Configuration

New in version 0.17.3

pandera provides a global config ~pandera.config.PanderaConfig. The global configuration is available through pandera.config.CONFIG. It can also be modified with set_config(), a configuration context ~pandera.config.config_context, and fetched with ~pandera.config.get_config_context in custom code.

This configuration can also be set using environment variables.

Validation depth

Validation depth determines whether pandera only runs schema-level validations (column names and datatypes), data-level validations (checks on actual values), or both:

export PANDERA_VALIDATION_ENABLED=False
export PANDERA_VALIDATION_DEPTH=DATA_ONLY  # SCHEMA_AND_DATA, SCHEMA_ONLY, DATA_ONLY

Enabling/disabling validation

Runtime data validation incurs a performance overhead. To mitigate this in the appropriate contexts, you have the option to disable validation globally.

This can be achieved by setting the environment variable PANDERA_VALIDATION_ENABLED=False. When validation is disabled, any validate call not actually run any validation checks.

Narwhals-powered backend

New in version 0.32.0

Pandera ships an optional Narwhals-powered backend that unifies the Polars, Ibis, and PySpark SQL validation paths. It is opt-in; by default the native backends are used.

Install the narwhals extra and enable the backend with either:

export PANDERA_USE_NARWHALS_BACKEND=True

or:

import pandera

pandera.set_config(use_narwhals_backend=True)

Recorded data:
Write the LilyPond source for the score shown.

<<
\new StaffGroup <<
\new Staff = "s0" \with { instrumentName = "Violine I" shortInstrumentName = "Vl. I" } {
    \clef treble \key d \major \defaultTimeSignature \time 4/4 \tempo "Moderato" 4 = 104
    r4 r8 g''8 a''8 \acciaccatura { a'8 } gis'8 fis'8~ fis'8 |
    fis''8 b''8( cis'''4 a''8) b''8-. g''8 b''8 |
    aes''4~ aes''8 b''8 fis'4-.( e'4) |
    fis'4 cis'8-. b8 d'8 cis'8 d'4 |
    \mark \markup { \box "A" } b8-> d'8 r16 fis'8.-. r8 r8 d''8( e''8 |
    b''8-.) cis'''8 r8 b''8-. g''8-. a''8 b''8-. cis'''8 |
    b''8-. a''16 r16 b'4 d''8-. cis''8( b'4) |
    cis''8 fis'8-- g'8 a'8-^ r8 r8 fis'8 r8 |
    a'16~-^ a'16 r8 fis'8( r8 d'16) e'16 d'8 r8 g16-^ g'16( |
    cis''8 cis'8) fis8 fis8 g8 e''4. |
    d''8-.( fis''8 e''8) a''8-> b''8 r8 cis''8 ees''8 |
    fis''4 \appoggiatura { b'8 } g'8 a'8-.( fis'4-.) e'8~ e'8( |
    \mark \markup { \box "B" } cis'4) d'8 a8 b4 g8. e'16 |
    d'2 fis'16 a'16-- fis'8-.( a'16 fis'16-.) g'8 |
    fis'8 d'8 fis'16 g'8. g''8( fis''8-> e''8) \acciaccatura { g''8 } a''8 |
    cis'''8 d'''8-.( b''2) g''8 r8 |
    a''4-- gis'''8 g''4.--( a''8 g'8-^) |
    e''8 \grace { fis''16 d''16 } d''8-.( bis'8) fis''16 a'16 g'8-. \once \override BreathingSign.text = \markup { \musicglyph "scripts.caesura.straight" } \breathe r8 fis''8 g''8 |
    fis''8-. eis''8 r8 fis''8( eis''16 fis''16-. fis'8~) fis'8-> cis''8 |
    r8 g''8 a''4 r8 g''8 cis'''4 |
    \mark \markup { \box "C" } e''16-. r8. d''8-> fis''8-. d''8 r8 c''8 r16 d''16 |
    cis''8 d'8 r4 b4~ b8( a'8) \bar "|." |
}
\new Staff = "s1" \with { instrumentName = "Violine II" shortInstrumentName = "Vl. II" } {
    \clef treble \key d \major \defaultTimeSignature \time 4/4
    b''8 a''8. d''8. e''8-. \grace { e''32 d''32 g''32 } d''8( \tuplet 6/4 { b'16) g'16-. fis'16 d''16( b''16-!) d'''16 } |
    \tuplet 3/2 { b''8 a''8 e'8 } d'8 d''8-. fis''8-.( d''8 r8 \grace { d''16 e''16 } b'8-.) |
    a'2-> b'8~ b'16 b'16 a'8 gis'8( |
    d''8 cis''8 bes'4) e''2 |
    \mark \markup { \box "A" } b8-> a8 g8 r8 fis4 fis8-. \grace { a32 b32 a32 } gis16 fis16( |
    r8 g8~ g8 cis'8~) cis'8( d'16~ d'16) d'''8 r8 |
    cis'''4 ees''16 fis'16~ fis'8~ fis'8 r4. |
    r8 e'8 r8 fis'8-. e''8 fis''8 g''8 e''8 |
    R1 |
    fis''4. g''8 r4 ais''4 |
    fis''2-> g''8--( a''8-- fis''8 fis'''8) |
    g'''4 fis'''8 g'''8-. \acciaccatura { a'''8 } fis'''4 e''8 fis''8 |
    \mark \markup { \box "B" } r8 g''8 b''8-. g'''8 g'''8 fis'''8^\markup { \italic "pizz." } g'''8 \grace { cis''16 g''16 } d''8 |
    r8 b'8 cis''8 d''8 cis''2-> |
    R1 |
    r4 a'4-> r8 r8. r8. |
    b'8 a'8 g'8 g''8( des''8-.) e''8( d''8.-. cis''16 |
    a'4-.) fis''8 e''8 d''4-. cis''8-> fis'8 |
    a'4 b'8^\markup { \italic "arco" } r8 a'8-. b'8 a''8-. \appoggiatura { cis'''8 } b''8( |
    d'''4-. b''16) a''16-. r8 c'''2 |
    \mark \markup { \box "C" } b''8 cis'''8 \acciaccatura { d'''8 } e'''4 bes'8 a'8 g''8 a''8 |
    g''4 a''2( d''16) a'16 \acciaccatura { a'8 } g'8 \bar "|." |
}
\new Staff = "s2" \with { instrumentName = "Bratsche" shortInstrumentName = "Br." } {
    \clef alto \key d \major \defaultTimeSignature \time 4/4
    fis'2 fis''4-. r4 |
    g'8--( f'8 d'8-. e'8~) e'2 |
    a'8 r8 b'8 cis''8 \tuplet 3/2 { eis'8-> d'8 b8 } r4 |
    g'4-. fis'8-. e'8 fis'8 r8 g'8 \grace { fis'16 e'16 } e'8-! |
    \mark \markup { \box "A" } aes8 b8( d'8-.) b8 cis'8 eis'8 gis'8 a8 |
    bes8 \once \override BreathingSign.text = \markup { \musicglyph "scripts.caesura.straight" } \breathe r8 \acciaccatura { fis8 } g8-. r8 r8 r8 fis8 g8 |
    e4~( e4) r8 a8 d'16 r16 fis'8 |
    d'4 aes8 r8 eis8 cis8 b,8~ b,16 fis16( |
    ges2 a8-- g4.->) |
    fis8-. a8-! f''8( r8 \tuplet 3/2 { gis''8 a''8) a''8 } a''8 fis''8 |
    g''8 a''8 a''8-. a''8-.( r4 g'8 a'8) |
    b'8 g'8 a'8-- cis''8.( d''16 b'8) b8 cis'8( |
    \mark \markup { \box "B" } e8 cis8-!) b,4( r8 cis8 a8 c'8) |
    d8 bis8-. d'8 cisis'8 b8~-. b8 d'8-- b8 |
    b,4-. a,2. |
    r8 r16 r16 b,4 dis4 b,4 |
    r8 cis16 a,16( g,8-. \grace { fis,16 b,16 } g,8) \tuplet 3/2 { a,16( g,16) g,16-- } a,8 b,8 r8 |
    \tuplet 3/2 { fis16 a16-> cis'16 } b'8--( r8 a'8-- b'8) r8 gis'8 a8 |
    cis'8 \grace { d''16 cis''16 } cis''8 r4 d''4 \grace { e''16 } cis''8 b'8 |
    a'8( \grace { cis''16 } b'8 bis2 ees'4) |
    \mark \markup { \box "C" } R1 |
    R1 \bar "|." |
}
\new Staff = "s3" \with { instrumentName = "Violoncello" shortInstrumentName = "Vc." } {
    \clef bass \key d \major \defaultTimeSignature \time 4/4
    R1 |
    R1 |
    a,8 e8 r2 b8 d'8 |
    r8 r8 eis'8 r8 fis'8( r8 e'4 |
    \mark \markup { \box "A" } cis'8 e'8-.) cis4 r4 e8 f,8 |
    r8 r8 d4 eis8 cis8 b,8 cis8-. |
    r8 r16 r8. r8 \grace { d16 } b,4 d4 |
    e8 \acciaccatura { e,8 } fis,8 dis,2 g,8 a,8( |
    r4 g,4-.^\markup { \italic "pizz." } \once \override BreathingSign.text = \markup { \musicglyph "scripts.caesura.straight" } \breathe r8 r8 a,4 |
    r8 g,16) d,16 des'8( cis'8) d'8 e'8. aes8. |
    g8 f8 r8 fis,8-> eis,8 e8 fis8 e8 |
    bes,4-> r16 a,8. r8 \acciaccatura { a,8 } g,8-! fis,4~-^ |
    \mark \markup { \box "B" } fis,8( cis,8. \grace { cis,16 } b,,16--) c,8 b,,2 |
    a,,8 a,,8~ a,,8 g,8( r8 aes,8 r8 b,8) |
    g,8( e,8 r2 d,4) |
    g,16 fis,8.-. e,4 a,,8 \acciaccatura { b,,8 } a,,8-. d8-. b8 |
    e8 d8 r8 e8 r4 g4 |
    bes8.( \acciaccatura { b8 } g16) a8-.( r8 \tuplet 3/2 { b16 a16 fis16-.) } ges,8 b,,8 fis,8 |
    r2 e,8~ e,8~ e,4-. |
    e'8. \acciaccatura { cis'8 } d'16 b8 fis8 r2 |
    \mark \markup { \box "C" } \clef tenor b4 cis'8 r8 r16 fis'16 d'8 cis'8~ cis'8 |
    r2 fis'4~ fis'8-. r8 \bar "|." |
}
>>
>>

→ **To do**
1. Translate this sentence from the pandera configuration text into Spanish: "This configuration can also be set using environment variables."
2. Substitute "everywhere" for "globally" in the pandera configuration text, and write out the passage from "Validation depth determines" to "any validation checks." with that change.

→ **Results of the tasks**
1. Esta configuración también se puede establecer mediante variables de entorno.

2.
Validation depth determines whether pandera only runs schema-level validations (column names and datatypes), data-level validations (checks on actual values), or both:

export PANDERA_VALIDATION_ENABLED=False
export PANDERA_VALIDATION_DEPTH=DATA_ONLY  # SCHEMA_AND_DATA, SCHEMA_ONLY, DATA_ONLY

Enabling/disabling validation

Runtime data validation incurs a performance overhead. To mitigate this in the appropriate contexts, you have the option to disable validation everywhere.

This can be achieved by setting the environment variable PANDERA_VALIDATION_ENABLED=False. When validation is disabled, any validate call not actually run any validation checks.